In 1925, rides came to Ivyside Park. Two gentlemen from New Castle made a deal with Smith to operate the rides as concessionaires. Smith also ran several amusements of his own, including a shooting gallery. Rides including a Circle Swing and the Sky Rocket rollercoaster were soon installed.

I really wish there was more information on Ivyside Park’s Sky Rocket rollercoaster. It was designed by John A. Miller and its obvious from the pictures it was an out and back coaster. Unfortunately, I’ve never seen any close-up photos of the coaster itself or any photos of the cars.

Changing Times At Ivyside Park

Abandoned Ivyside Park

This was the state of the abandoned amusement park when it was purchased by the Altoona Undergraduate Center in January of 1947. Note the diving area in the foreground and the roller coaster and circle swing in the background. (Photo Courtesy of the Penn State Altoona Library)

Trouble came to the park in the 1940s. After weathering the Great Depression, the park was almost immediately hit with wartime gas rationing. By this time, the rides were no longer operating and what was left was only open on a limited basis. The park had returned to its swimming pool and picnicking roots.

The final blow to the park came in 1945 when Raymond Smith passed away.

Neither Smith’s widow nor his children had an interest in keeping the park running. The park was closed permanently in 1946 and sat abandoned for two years. 

At the same time the park was closing, the Altoona Undergraduate Center (Penn State Altoona’s original name) was operating out of a space in downtown Altoona and was looking for a new space. Smith’s widow wanted the property to go to a worthy cause and eventually in 1947 the Undergraduate Center and Mrs. Smith came to  purchase agreement — $35,000 — exactly what was owed for taxes. 

The Beginning of “Bathhouse U”

Although you wouldn’t guess it now, Penn State Altoona had very humble beginnings. The first group of students to use the former amusement park as a university reused much of what was left over from the park. The bathhouse became offices, classrooms, laboratories, and a library.

The former dance hall, which had become a roller skating rink in the late 1930s, was made into the student union building and cafeteria. The old bowling alleys were the college’s first and only athletic activity. Even the bed of the old swimming pool became parking for students.

The shooting gallery Raymond Smith had managed? That became the chemistry lab and a concrete refreshment stand was converted Ito a service building and heating plant. 

A marker at the Ivyside Penn State Altoona Campus

A plaque dedicated to the first students and those who made “Bathhouse U” possible.

In 1958, more than ten years after the opening of the Penn State Altoona branch campus the E. Raymond Smith Building was built to replace the old bathhouse and the campus’ name was changed to the Altoona campus of The Pennsylvania State University. 

Ivyside Park Now

Not much remains from the Ivyside Park days. The swimming pool is just a memory as is the Sky Rocket roller coaster. All of the buildings that had comprised the original amusement park have all put disappeared … almost.
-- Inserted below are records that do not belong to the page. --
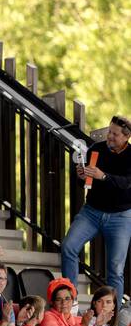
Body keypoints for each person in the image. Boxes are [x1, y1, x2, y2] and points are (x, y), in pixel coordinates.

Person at [62, 115, 131, 299]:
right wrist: (81, 175)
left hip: (121, 217)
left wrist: (104, 176)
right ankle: (70, 302)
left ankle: (112, 320)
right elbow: (84, 182)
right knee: (68, 247)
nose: (109, 136)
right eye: (109, 131)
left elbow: (127, 183)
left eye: (115, 134)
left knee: (115, 270)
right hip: (91, 212)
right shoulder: (96, 149)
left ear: (126, 136)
Elm and Pine Buildings At Penn State Altoona Ivyside Park

The Pine and Elm Buildings are the only remnants left of the original Ivyside amusement park.

If you look closely, there are two small buildings, the Pine and Elm buildings, which still stand from the original Ivyside Park. Elm was the original shooting gallery, while Pine was the concrete refreshment stand. Of course, the gigantic natural pond which served as the warming pond is also still there.

Historical Marker at Ivyside Park Penn State Altoona

If you head down toward the lower part of campus, below where the pond is, you will find several historical plaques telling the history of Ivyside Park and how the property once was an amusement park. It’s nice that the school still recognizes this unique history.

There’s more amusement park history in Altoona …

Although Ivyside Park is just a memory, Altoona is still home to another historic amusement park which is still in operation. Lakemont Park is home to the world’s oldest operating rollercoaster, Leap the Dips, and the last surviving figure-eight side friction coaster in the world as well. This park also has a fantastic history and is well worth the trip.